**RECORD EXCERPTS:**
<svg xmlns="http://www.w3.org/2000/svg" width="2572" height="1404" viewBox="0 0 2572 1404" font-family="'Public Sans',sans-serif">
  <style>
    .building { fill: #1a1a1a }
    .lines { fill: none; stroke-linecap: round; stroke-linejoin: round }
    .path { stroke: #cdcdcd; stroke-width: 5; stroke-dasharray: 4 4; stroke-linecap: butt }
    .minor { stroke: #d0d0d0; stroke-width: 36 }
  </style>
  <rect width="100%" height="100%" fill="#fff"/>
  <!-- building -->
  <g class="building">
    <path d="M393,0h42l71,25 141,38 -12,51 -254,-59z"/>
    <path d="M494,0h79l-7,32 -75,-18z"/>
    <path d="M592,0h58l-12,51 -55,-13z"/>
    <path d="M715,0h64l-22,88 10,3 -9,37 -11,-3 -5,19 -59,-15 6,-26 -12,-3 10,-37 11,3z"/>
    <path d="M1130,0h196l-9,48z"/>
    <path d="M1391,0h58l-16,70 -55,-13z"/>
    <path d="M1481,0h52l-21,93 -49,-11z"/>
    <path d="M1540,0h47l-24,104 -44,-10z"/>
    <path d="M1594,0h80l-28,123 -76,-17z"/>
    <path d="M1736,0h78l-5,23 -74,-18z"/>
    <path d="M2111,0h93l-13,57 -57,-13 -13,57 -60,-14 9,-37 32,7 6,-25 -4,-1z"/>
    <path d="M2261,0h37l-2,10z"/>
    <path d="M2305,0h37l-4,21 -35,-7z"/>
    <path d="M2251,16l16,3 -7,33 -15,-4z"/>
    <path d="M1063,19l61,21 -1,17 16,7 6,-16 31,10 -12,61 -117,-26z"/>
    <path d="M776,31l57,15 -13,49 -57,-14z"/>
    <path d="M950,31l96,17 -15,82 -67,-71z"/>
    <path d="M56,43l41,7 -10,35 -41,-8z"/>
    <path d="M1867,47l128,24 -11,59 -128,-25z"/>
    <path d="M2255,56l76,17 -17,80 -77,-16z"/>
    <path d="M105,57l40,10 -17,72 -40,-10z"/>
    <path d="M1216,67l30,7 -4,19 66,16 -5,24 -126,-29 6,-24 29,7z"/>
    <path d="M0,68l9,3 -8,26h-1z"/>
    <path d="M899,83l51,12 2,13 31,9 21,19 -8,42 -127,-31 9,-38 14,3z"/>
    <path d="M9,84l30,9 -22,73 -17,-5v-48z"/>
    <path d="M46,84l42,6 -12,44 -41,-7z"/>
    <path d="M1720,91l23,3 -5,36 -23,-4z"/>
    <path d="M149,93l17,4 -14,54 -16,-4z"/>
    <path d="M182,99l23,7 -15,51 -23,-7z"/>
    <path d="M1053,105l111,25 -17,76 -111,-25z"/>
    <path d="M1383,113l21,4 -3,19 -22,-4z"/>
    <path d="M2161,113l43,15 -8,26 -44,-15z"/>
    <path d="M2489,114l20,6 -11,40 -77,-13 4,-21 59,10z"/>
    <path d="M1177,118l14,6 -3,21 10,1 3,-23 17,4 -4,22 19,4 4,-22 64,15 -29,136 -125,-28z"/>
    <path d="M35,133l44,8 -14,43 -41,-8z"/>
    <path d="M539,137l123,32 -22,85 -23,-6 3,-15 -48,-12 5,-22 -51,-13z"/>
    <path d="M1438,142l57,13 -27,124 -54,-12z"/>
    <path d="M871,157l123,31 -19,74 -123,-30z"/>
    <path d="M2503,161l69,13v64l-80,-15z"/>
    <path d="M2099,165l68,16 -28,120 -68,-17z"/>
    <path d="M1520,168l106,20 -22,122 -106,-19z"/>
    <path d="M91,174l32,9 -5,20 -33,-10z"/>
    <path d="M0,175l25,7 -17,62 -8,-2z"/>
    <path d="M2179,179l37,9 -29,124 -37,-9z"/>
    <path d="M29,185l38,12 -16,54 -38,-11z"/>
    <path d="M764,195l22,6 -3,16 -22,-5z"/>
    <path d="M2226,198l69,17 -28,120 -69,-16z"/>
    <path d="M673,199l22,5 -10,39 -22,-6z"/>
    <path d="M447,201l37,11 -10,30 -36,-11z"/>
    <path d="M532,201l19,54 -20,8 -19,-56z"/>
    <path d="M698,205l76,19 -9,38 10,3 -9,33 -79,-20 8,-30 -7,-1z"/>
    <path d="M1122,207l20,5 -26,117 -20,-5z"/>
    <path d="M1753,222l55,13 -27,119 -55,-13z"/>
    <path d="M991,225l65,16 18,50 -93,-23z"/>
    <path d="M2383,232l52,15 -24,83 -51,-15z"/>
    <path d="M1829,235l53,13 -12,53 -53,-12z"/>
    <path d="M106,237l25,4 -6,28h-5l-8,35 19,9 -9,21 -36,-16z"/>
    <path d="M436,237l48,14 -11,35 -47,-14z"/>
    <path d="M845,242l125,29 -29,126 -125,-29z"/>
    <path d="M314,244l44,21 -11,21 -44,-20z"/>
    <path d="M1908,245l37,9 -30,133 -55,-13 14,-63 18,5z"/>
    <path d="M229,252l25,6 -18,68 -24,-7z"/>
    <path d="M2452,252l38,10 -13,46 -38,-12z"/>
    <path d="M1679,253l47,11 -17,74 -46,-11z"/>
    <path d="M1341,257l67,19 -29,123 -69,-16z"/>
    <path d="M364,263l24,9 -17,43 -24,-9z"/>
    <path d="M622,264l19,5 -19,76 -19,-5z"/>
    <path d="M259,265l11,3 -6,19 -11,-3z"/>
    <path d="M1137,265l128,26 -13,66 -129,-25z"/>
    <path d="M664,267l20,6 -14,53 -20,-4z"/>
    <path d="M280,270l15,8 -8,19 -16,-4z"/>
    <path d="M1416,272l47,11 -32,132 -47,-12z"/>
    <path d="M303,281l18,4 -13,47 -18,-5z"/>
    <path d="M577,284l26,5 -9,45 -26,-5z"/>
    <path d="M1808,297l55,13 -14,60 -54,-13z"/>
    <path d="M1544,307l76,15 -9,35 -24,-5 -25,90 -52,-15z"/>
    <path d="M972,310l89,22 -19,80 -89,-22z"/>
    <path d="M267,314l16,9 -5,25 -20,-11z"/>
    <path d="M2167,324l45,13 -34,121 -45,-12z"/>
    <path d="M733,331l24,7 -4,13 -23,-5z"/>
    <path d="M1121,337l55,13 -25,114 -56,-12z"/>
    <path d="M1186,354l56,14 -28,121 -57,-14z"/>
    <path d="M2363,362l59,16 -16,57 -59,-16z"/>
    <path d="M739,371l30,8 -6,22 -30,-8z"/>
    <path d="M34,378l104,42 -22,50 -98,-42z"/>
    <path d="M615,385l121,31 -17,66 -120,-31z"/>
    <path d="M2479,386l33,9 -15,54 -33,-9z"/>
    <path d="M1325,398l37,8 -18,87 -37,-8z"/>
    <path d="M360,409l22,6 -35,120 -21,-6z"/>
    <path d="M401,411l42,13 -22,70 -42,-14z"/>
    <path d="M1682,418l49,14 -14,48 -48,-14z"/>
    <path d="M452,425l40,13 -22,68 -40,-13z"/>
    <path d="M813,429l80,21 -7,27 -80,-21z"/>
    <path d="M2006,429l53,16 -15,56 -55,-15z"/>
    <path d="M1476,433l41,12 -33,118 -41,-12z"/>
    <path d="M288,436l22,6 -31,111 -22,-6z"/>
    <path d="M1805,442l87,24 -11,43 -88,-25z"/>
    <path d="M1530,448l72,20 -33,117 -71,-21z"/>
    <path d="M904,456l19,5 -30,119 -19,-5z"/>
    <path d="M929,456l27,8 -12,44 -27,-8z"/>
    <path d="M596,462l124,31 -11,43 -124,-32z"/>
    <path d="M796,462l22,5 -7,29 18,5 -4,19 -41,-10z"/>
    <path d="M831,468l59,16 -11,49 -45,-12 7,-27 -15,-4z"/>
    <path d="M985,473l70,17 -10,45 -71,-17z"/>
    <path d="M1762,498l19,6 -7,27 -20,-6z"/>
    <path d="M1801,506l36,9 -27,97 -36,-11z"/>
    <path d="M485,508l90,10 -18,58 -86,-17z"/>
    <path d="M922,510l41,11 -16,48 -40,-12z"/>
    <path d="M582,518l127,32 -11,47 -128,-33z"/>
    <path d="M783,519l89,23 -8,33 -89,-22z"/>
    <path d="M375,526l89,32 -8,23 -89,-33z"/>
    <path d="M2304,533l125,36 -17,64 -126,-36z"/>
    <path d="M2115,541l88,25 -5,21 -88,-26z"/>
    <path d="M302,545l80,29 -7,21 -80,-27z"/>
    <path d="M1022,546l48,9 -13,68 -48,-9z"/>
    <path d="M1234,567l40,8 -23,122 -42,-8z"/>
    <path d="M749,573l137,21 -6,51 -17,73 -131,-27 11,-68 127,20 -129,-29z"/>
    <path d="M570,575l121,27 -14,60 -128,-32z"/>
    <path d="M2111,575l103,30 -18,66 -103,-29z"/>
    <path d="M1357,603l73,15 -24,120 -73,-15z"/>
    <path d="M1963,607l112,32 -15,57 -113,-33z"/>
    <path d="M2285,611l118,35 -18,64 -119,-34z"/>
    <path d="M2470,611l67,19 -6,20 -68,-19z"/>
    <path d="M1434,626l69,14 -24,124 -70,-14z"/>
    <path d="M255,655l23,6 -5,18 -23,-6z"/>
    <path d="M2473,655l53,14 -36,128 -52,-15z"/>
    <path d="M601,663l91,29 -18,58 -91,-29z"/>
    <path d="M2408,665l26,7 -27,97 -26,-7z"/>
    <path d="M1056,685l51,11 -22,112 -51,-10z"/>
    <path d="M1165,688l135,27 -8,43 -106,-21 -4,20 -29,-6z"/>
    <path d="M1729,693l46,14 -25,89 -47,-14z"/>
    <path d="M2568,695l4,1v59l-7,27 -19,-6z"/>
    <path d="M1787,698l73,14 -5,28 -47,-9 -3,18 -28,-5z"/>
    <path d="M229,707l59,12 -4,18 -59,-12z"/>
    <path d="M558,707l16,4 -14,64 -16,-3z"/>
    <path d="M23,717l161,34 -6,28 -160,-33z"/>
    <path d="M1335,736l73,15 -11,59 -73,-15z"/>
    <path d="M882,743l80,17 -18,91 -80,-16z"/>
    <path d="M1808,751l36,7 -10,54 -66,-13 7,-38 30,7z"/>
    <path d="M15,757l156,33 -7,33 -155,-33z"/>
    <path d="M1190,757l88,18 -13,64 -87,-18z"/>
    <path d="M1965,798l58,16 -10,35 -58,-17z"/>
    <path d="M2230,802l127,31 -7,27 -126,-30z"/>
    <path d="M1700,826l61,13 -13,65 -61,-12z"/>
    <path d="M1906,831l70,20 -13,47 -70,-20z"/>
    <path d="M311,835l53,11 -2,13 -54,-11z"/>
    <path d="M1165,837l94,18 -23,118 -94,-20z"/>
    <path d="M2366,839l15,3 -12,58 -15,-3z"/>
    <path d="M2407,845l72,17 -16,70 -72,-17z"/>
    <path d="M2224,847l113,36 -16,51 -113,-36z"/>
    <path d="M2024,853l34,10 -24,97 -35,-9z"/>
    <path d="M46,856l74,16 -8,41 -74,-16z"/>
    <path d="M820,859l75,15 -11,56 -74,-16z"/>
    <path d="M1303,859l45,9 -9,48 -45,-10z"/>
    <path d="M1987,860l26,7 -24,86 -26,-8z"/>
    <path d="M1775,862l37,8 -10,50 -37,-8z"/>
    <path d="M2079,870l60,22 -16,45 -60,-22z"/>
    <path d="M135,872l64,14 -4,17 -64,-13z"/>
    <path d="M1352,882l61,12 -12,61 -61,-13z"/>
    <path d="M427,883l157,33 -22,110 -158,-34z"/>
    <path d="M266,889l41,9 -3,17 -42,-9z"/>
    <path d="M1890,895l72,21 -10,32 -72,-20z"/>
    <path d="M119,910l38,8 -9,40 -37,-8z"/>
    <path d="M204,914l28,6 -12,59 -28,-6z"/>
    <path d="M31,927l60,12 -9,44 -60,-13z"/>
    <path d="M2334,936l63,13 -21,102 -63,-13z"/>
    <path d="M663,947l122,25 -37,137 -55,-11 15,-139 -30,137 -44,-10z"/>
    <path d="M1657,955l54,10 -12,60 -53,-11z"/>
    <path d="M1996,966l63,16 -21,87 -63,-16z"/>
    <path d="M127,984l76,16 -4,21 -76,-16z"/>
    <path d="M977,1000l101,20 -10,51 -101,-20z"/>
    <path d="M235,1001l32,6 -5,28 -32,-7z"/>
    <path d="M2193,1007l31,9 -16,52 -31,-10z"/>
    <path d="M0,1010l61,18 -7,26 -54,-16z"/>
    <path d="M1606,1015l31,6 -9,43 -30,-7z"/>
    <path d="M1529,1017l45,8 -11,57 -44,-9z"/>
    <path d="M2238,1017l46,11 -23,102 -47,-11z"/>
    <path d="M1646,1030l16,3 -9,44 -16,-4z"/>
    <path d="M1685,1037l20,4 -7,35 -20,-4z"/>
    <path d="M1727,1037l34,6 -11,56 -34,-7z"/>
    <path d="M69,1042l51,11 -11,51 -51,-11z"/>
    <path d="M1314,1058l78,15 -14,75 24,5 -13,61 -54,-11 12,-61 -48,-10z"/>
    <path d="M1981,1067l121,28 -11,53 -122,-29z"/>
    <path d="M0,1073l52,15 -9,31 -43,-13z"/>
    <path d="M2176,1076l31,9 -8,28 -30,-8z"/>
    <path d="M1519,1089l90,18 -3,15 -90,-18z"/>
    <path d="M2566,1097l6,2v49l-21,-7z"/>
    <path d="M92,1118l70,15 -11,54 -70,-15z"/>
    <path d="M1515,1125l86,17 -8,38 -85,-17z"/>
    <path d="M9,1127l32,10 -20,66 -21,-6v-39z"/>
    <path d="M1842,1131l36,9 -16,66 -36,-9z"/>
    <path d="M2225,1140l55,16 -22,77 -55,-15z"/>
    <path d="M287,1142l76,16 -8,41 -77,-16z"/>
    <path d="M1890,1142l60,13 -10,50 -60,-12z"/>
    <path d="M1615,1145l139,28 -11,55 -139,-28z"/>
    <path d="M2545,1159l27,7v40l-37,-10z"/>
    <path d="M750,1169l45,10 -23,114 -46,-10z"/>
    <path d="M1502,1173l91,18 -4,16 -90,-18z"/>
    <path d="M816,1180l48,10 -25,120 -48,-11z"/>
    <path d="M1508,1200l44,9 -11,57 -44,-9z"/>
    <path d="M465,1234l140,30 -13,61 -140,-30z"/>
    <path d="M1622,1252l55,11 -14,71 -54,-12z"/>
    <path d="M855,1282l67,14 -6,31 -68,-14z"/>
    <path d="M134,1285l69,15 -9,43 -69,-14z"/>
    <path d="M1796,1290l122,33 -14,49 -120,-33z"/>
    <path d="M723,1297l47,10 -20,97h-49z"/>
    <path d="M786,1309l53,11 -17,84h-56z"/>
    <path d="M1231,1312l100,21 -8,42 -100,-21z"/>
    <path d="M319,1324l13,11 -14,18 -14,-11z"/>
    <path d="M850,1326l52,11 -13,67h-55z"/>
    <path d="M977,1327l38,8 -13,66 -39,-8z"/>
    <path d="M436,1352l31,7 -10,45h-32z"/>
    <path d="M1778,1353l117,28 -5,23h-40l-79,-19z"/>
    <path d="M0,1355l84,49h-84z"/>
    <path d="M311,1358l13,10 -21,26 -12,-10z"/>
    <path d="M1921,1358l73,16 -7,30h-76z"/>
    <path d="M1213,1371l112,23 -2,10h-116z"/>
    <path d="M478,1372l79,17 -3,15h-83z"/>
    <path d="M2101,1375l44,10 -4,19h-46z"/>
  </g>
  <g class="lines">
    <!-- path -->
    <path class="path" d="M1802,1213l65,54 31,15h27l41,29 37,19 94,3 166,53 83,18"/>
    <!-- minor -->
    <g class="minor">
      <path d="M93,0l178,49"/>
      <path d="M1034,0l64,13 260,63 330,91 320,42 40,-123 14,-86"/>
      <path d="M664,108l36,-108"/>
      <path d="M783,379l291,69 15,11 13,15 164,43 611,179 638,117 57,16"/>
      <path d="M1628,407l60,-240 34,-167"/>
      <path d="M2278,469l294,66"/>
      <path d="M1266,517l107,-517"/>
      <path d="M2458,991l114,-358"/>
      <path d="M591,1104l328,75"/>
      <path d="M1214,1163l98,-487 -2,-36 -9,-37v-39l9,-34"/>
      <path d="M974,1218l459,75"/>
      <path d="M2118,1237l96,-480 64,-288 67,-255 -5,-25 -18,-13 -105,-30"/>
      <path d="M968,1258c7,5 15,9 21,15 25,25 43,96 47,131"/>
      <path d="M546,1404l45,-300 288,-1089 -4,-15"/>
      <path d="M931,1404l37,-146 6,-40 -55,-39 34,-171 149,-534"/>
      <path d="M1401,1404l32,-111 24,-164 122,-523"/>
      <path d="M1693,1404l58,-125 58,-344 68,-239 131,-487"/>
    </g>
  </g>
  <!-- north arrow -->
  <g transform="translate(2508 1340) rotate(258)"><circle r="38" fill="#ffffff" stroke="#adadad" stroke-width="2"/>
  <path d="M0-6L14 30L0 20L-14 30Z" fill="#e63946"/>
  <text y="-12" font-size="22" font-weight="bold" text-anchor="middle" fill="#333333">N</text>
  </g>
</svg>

**TASK DIRECTIONS:**
Each line in the data that holds the word "lines" must be copied.

**ANSWER TO THE PROBLEM:**
    .lines { fill: none; stroke-linecap: round; stroke-linejoin: round }
  <g class="lines">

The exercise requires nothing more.